# windows server 2008 : mapped drive timeout.



## peonowns (Apr 16, 2012)

Hey all,

I had a problem where my mapped drives would timeout each day after about 10 hours. 
After checking the server i found that it was set to close connections after 20 mins of 0 activity or 600 minutes.

I understand why this is like this but my question is.

Are there any issues other than putting the server under more load from diabling this feature so my mapped drives do not disconnect. 
*"net config server /autodisconnect:number"*

I know i can set the uper limit to 6500 minutes, but would like it off if it will not cause any issue.

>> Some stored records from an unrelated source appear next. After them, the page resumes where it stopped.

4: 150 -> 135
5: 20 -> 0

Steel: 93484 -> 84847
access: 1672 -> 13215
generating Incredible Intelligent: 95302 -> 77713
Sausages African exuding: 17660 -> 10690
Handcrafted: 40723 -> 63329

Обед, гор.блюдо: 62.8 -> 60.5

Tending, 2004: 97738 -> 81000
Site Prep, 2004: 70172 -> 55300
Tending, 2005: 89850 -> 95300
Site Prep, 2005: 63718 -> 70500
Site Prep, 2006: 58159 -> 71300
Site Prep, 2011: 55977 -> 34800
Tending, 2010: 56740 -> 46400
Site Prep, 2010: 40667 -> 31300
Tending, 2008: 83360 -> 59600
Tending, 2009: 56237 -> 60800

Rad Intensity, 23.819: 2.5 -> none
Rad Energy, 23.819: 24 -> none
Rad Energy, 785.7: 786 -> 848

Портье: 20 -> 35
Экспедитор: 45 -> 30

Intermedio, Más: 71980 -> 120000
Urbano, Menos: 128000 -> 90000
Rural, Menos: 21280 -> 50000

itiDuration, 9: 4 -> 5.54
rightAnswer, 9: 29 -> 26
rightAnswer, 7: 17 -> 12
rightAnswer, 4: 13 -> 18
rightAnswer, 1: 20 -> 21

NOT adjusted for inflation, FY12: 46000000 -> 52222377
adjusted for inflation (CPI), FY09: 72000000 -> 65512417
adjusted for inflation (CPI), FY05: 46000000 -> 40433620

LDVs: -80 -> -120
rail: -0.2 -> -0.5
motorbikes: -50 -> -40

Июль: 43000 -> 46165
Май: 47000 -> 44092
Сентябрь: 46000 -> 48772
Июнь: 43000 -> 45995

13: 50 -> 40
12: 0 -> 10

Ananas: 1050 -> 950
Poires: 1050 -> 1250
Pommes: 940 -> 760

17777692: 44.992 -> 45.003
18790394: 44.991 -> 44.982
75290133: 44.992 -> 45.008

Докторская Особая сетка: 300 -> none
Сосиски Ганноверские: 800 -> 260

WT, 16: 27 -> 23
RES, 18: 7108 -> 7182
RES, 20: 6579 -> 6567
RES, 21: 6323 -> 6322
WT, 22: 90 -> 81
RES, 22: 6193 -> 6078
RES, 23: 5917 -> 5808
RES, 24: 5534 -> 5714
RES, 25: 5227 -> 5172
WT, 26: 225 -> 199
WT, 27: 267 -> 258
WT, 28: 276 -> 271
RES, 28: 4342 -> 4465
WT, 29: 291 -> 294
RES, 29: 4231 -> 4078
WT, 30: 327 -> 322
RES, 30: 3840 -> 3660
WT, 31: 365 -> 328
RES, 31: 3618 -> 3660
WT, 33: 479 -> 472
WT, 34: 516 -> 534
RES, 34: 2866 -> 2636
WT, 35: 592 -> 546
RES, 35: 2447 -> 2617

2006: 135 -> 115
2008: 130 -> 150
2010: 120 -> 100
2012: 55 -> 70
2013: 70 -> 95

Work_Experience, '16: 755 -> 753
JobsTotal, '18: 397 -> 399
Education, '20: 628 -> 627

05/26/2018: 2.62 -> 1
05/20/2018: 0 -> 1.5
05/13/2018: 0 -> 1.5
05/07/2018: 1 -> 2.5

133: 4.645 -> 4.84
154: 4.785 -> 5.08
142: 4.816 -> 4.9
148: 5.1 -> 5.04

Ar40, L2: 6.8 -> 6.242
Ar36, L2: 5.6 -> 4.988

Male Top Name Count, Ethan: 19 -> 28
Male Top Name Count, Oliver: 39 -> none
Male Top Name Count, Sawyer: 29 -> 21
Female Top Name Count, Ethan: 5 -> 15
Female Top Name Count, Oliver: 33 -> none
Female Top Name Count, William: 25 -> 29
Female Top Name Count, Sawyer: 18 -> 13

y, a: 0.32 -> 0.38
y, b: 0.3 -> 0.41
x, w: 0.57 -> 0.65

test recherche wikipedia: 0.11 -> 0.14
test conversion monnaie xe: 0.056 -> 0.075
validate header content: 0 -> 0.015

Server is sbs 2008 r1 fully updated.

Thanks pEoN


----------



## Swiper (Mar 14, 2003)

http://support.microsoft.com/kb/297684


----------



## peonowns (Apr 16, 2012)

I think my title may have confused my question. 
I know how to stop the drive timeout easily, but was asking if anyone knew of any other issues that may arise from turning the auto disconnect feature off completely other than increased server load as the drive will not disconnect even after inactivity. Unless it was on your link then I apologies as it just looked like the fix it section for drive connectivity loss. 
Thanks anyway. 

Peon


----------



## Swiper (Mar 14, 2003)

no issues that I'm aware of
its just a shared / mapped drive connection
should not even see much of a 'server load' unless someone is consisently using it copying/moving files around in there


----------